Alıştırma metni
____________

BİLDİĞİMİZİ OKURUZ: (Kavala konusunda Avrupa Konseyi Bakanlar Komitesi Türkiye’nin sözleşmeyi ihlal edip etmediğine ilişkin olarak bir süreç başlatabilir. Beklentiniz nedir?) Biz bildiğimizi okuruz. Konsey bildiğini mi okur; okusun. Onlar ne okuyor; dinleriz, görürüz. AİHM’inkini de Konsey’inkini de dinleriz; dinledikten sonra da biz üzerimize düşeni yaparız. Gereği neyse bunu yapacağız. Ben Türkiye Cumhuriyeti’nin Cumhurbaşkanı olarak bu makamda bulunduğum sürece üzerime düşen görevi dört dörtlük yaparım. Acaba şu ne der, bu ne der; bunlara hiç bakmam. Benim aldığım terbiye bu, yetişme tarzım bu. Ölene kadar da aynen bu istikamette devam ederim, devam edeceğim.

____________

Sağlanan veriler

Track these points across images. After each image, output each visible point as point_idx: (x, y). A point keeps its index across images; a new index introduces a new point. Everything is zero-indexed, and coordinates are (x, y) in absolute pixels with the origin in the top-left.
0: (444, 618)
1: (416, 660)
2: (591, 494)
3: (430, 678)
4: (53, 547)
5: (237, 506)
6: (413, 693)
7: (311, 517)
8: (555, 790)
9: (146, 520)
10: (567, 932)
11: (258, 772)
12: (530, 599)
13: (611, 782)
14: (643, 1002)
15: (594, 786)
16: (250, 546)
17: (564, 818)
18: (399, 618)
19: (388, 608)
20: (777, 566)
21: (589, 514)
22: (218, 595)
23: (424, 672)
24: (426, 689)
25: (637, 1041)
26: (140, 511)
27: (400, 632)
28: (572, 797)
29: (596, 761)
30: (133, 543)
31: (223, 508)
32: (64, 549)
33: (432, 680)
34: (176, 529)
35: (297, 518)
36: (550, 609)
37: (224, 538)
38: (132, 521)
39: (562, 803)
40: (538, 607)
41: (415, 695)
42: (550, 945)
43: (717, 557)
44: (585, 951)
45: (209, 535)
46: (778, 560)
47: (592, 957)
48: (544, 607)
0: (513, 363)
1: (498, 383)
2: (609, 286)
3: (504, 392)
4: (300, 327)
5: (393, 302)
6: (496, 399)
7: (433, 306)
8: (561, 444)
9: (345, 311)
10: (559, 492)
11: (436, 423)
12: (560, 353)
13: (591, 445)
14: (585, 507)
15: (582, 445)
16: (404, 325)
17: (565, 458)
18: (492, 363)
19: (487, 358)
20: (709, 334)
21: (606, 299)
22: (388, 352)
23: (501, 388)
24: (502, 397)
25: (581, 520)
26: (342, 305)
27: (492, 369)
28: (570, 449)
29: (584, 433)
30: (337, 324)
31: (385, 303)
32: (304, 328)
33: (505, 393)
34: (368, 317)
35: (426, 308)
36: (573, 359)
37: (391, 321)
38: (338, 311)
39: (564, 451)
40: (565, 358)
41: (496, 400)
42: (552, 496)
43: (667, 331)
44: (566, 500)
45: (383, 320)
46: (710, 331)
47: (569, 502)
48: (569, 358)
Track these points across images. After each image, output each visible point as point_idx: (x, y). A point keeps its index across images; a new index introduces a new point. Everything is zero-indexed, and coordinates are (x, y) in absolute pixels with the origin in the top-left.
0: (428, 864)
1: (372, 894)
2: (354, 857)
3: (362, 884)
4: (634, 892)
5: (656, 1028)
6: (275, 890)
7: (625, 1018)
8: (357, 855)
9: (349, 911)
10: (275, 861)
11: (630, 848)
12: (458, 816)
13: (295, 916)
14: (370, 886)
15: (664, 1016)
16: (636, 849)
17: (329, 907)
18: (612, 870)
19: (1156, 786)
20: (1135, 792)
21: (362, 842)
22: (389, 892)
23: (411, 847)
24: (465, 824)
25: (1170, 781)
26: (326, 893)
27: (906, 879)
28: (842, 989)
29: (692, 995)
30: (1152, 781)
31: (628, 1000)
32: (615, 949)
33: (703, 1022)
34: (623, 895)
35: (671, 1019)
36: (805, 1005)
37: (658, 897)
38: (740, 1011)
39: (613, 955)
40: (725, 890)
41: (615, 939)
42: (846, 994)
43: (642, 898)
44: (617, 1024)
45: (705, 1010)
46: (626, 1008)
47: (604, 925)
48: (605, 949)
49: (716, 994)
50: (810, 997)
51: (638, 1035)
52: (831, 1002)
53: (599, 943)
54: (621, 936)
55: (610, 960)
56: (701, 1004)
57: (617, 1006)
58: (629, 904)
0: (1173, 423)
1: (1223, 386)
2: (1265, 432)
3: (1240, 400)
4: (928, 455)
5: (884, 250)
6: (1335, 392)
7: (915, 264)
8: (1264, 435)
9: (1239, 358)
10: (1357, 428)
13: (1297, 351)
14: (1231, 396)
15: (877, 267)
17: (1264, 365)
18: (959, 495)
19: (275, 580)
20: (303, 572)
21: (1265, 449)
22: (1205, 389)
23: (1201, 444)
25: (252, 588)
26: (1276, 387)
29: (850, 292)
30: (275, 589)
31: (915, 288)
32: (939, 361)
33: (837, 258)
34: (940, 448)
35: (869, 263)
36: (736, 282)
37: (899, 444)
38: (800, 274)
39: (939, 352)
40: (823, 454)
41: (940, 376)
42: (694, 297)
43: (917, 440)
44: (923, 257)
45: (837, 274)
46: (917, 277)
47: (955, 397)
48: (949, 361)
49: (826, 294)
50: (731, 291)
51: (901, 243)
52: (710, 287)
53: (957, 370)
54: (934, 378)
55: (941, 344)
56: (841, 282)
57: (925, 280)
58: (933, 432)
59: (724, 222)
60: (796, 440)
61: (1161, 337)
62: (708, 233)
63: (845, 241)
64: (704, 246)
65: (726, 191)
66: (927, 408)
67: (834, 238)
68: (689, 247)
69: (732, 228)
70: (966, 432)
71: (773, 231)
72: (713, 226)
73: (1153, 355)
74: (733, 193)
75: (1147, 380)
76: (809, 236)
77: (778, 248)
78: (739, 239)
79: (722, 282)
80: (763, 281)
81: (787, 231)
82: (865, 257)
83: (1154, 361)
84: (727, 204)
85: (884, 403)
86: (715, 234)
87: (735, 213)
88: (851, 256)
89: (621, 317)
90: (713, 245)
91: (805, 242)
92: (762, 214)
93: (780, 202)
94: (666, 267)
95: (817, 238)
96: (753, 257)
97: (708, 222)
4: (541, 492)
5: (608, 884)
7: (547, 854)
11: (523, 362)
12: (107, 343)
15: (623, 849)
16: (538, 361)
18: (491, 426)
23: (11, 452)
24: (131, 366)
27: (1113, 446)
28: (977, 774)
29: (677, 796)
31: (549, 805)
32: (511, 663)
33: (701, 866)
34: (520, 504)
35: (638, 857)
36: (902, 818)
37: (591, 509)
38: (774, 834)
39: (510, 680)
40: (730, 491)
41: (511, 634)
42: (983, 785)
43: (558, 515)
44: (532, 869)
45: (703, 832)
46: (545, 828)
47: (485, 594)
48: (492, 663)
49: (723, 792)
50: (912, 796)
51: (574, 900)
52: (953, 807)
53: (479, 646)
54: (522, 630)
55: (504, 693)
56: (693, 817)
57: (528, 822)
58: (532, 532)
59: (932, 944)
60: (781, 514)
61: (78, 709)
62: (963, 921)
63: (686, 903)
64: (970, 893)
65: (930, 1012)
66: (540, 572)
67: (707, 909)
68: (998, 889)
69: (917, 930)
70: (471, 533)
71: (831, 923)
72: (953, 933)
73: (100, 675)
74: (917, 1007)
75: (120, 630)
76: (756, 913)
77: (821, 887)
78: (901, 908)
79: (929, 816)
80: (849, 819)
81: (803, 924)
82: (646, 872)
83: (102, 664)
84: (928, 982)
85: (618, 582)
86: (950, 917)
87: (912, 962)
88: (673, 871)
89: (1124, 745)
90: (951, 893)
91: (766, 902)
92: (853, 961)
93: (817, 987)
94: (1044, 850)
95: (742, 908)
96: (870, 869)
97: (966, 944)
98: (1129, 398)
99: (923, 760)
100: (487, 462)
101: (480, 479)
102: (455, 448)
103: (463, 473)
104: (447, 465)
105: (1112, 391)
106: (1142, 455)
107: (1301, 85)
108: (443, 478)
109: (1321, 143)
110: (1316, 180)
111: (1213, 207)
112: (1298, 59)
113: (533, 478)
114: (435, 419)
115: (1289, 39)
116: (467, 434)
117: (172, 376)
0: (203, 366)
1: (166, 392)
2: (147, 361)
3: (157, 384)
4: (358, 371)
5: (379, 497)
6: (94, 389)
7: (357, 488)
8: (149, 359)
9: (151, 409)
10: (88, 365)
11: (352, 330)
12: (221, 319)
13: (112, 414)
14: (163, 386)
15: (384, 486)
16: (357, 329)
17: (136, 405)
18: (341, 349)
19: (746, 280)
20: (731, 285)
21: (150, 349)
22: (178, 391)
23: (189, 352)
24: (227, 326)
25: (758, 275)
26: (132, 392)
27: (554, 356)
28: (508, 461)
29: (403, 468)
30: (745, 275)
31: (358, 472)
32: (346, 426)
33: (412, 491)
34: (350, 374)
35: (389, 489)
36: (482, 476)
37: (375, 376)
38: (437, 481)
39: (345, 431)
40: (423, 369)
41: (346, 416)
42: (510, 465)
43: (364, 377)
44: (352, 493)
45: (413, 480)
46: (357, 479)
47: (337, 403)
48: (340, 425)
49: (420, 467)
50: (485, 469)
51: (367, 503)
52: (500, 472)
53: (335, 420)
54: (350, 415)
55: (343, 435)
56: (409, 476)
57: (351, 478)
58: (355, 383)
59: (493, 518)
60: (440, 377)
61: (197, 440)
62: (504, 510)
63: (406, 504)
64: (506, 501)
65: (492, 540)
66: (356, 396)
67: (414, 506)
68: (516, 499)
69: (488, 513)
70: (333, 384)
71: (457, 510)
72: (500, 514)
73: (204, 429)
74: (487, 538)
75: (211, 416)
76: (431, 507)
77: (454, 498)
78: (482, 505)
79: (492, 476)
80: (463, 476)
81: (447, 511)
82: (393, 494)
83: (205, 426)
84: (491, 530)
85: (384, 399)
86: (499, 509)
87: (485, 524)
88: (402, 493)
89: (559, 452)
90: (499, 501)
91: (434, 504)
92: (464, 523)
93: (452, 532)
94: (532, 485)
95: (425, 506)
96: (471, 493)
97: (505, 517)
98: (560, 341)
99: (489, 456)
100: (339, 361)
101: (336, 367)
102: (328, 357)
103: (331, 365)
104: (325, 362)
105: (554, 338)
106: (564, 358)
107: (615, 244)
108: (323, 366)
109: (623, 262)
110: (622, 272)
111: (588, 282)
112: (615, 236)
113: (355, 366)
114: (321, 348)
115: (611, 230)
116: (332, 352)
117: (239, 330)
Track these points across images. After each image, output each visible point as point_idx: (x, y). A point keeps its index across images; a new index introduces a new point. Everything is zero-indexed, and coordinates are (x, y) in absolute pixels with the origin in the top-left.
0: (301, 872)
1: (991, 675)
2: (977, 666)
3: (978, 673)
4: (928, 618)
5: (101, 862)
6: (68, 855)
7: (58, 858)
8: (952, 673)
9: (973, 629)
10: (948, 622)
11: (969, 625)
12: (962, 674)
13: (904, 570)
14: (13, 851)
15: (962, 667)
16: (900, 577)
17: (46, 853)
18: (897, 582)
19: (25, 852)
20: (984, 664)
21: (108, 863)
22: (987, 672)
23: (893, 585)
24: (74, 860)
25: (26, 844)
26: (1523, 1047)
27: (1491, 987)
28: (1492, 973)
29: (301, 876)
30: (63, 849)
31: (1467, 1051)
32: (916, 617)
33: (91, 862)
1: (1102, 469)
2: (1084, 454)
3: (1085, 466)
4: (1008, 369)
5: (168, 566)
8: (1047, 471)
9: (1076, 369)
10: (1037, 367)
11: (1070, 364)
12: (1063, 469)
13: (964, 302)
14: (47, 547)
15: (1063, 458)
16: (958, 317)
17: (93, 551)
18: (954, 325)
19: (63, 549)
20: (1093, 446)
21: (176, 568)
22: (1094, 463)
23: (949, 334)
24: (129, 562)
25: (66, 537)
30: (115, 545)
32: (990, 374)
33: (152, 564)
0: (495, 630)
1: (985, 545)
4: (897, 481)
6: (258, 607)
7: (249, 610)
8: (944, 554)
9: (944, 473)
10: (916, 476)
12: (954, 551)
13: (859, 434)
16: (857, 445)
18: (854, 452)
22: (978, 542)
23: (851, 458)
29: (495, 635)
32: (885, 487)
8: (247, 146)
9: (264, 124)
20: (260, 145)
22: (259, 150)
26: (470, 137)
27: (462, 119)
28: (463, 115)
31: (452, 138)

____________

Görev maddesi 1
Alıştırma metninde "BİLDİĞİMİZİ OKURUZ: (Kavala" ifadesinden başlayıp "ederim, devam edeceğim." ifadesine kadar, bu ifade de dahil olmak üzere, uzanan bölümü hiçbir değişiklik yapmadan yazınız.
Görev maddesi 2
Alıştırma metninde konuşmacı, üzerine düşen görevi hangi sıfatla dört dörtlük yapacağını belirtmektedir?

Yazılı çözüm 1
BİLDİĞİMİZİ OKURUZ: (Kavala konusunda Avrupa Konseyi Bakanlar Komitesi Türkiye’nin sözleşmeyi ihlal edip etmediğine ilişkin olarak bir süreç başlatabilir. Beklentiniz nedir?) Biz bildiğimizi okuruz. Konsey bildiğini mi okur; okusun. Onlar ne okuyor; dinleriz, görürüz. AİHM’inkini de Konsey’inkini de dinleriz; dinledikten sonra da biz üzerimize düşeni yaparız. Gereği neyse bunu yapacağız. Ben Türkiye Cumhuriyeti’nin Cumhurbaşkanı olarak bu makamda bulunduğum sürece üzerime düşen görevi dört dörtlük yaparım. Acaba şu ne der, bu ne der; bunlara hiç bakmam. Benim aldığım terbiye bu, yetişme tarzım bu. Ölene kadar da aynen bu istikamette devam ederim, devam edeceğim.

Yazılı çözüm 2
Türkiye Cumhuriyeti'nin Cumhurbaşkanı olarak.